Some artists denigrate the reclining pose as the choice of the lazy model getting paid to nap.  But reclining poses can embody tension or emotion rather than just relaxation, and the open-minded artist will revel in the chance to see parts of the body foreshortened and juxtaposed in unusual and even complex ways they would never see in a vertically composed pose.  This post is a collection of my recent reclining pose sketches, twenty-minute or ten-minute poses, mostly from the Saturday morning life drawing sessions at Figureworks Gallery in Brooklyn.
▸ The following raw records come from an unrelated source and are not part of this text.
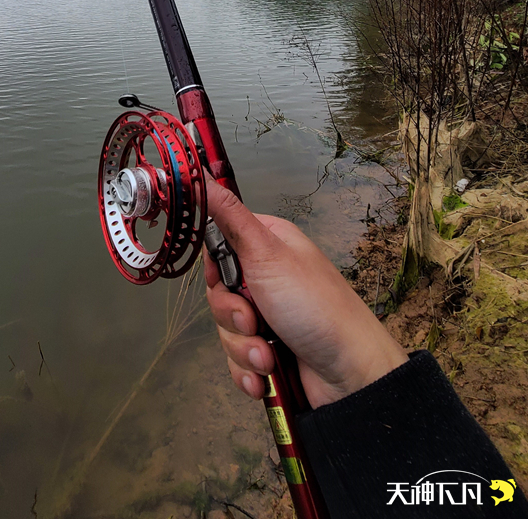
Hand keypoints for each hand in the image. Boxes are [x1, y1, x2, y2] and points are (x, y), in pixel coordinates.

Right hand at [204, 180, 407, 409]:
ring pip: (226, 328)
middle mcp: (267, 277)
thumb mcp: (267, 254)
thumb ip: (229, 216)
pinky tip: (264, 376)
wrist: (351, 374)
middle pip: (218, 292)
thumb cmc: (315, 305)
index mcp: (268, 244)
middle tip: (253, 320)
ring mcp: (268, 315)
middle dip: (232, 315)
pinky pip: (237, 358)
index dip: (214, 267)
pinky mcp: (268, 349)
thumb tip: (201, 176)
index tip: (222, 278)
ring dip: (243, 347)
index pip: (219, 244)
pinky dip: (248, 370)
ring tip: (268, 355)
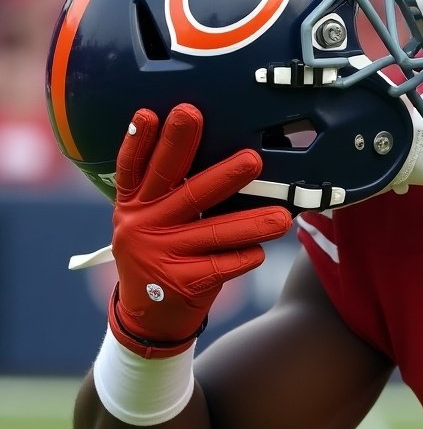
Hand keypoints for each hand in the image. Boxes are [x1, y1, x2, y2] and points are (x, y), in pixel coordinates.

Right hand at [109, 104, 292, 355]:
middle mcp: (142, 225)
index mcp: (133, 203)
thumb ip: (173, 190)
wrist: (148, 314)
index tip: (152, 114)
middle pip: (186, 193)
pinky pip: (223, 265)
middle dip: (222, 175)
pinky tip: (260, 252)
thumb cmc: (164, 251)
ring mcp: (161, 254)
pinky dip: (245, 256)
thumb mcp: (152, 218)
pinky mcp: (181, 282)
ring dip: (253, 223)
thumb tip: (232, 156)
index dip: (140, 141)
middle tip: (253, 160)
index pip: (135, 167)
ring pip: (215, 232)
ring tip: (282, 217)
The above sketch is as far as possible from the familiar gently-curved sideways reclining nude painted by many artists from Giorgione to Modigliani.  Note particularly the twisted torso, showing both front and back of the body, the balanced angled supports of left arm and leg, and the lower leg folded up the wall.
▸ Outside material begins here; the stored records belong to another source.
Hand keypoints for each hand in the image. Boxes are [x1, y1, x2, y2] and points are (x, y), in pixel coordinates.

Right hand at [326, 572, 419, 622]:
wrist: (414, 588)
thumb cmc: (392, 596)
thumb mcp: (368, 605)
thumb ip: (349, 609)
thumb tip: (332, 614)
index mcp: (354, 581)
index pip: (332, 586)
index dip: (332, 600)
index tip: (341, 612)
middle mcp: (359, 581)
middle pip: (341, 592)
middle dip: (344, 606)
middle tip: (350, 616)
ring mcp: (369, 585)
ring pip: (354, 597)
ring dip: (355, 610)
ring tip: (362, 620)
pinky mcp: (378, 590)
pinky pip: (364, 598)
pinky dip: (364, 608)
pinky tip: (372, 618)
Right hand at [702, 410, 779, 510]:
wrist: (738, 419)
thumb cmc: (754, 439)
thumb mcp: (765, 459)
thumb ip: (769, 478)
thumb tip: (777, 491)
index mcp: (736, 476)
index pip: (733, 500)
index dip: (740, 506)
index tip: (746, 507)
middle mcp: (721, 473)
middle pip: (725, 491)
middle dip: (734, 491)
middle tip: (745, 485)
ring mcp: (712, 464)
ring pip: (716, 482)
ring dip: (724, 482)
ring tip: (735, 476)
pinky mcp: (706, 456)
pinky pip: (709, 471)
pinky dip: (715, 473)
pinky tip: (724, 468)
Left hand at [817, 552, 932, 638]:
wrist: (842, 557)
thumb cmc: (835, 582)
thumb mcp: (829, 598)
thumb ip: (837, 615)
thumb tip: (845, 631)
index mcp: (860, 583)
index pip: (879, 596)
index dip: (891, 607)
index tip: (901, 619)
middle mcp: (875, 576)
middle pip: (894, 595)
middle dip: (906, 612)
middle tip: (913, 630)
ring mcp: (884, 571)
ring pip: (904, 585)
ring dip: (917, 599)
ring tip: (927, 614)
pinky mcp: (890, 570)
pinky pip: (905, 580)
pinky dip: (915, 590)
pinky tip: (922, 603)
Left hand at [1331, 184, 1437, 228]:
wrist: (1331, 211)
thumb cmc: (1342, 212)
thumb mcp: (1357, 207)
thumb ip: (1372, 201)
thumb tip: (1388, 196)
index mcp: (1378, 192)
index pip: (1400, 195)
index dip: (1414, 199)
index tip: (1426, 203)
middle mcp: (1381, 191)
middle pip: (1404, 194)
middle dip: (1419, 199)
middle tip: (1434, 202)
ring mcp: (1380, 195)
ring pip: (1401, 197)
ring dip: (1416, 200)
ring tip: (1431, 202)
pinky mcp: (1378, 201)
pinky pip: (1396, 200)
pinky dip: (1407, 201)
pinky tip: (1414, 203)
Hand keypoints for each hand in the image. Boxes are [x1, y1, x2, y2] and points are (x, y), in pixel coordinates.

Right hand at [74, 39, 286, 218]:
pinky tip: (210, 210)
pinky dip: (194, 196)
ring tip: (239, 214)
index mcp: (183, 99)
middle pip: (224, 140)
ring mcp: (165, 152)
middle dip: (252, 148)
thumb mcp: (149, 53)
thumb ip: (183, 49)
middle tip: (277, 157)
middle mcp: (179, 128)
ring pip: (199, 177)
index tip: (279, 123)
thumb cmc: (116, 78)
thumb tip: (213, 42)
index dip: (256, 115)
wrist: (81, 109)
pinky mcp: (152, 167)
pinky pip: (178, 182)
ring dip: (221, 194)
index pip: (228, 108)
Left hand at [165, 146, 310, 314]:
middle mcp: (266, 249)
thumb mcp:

The posing area at Figureworks is in an archway between two rooms, with artists drawing from both rooms.  Models are not posing in the round, but to two sides, with a sort of frame providing supports for leaning.  The model in the drawing below raised his left leg with his foot up on the wall of the arch:

Dreams (Saeed), 2010, by Fred Hatt

Here are some other uses of the wall as a leg support.  Here the body is held in a state of tension between the hands pressing against the floor and the foot pressing against the wall:

Angle Tension (Theresa), 2010, by Fred Hatt

This pose conveys an unusual bold power in the contrast between the closed upper limbs and the open lower limbs propped against the wall:

Arms Crossed Legs Open (Beu), 2010, by Fred Hatt

Another pose by the same model, also using the wall as a support for the legs:

Right Angle (Beu), 2010, by Fred Hatt

Reclining poses can provide interesting challenges in foreshortening.  I try to see the body as though it were a landscape, with the shapes as hills and mountains arranged at different distances.

Hands Clasped Behind (Jiri), 2010, by Fred Hatt

The face is a particular challenge when seen from an angle at which the features are not in standard frontal relationship.  Studying faces from these unusual perspectives can give you a much stronger sense of their three-dimensional structure.
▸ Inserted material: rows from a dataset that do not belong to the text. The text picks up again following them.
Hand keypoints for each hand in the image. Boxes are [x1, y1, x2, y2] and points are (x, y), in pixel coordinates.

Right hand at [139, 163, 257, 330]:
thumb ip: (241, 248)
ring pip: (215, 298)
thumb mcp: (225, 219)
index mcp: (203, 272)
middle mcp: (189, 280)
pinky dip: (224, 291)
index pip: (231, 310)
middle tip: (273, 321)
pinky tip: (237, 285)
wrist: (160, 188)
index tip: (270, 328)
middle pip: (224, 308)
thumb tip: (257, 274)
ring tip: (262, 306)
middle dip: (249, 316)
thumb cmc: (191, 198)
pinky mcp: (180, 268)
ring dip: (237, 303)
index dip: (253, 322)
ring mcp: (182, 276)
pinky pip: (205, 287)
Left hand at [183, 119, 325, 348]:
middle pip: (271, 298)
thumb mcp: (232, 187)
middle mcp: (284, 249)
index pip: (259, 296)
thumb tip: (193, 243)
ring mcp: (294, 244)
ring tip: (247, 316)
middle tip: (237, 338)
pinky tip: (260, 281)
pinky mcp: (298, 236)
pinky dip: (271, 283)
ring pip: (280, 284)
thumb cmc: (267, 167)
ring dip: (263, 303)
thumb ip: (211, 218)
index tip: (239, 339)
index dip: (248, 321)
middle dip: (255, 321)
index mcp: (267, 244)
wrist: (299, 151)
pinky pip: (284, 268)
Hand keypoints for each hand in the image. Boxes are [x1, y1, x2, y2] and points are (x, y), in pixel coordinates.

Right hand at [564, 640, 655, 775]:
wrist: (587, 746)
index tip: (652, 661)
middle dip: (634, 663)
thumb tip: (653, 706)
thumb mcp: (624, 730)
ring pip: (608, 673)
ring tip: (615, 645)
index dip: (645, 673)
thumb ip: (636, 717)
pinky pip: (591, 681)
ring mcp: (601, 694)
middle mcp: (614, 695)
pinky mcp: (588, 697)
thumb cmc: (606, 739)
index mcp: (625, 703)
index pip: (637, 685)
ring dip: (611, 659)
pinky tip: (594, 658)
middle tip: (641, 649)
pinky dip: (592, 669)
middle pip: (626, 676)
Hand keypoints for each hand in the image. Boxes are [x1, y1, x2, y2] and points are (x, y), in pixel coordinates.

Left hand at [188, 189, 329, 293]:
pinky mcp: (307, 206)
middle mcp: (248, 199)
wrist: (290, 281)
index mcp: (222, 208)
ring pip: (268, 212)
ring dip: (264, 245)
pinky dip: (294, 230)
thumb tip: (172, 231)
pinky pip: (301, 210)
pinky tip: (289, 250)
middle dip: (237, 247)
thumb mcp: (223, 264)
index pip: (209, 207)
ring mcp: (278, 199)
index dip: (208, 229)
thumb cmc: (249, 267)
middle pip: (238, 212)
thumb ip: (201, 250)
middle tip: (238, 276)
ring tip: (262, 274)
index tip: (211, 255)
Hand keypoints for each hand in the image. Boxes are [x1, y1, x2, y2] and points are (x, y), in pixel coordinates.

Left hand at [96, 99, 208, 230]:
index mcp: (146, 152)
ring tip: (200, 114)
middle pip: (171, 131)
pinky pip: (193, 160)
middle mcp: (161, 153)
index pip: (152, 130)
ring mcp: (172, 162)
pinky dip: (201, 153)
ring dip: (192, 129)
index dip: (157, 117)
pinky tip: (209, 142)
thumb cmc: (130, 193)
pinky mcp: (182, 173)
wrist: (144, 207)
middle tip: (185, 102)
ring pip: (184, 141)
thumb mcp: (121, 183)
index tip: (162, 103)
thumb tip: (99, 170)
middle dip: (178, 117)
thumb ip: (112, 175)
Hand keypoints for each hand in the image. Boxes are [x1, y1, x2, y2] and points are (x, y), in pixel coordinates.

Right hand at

Lying Back (Danielle), 2009, by Fred Hatt

Ribcage (Jiri), 2009, by Fred Hatt

I often approach the foreshortened forms of the body using cross-contours and studying light that strikes the body from opposite my viewing angle, as in these two studies of the model Corey’s unusually well-defined musculature:

Hammock Style (Corey), 2009, by Fred Hatt

Hugging the Blanket (Corey), 2009, by Fred Hatt

Similar techniques are used to convey the form of this beautiful female back:

Callipygia (Lilli), 2009, by Fred Hatt

Various twists and crossings can add interest to reclining poses:

Ankle Knee Cross (Jiri), 2007, by Fred Hatt

The quick sketch below is interesting because you can see my first approach to analyzing the figure, building it out of ovals, in beige, and then a second stage, going for more precision, in black and white, with significant corrections to proportion and relative positions:

L with Twist (Claudia), 2008, by Fred Hatt

That’s Claudia, the Museworthy blogger.  Here’s another of her great poses.  This is dynamism in a horizontal orientation:

Arm Overhead (Claudia), 2010, by Fred Hatt

Here are three wonderfully sinuous poses from the model Madelyn:

Complex Repose (Madelyn), 2010, by Fred Hatt

Tight Coil (Madelyn), 2010, by Fred Hatt

Supine Arched (Madelyn), 2010, by Fred Hatt

This model created an evocative pose simply by posing with a flashlight, giving a feeling of lying awake at night in a lonely tent:

Flashlight (Taylor), 2010, by Fred Hatt

Contrasting that waking stillness, the final pose in this post gives me the impression of active dreaming:

Dreaming Puppeteer (Theresa), 2010, by Fred Hatt

In previous posts I haven’t always credited all the models by name, but in this case it seemed appropriate, because these poses are all so creative and expressive.  You’ll notice some of the same names appearing several times.  These are magnificent models, and I would never have been able to make these images without them.

All drawings are aquarelle crayon on paper, sizes ranging from 18″ x 24″ to 20″ x 28″.  All are 10-minute or 20-minute sketches, mostly drawn at Figureworks Gallery.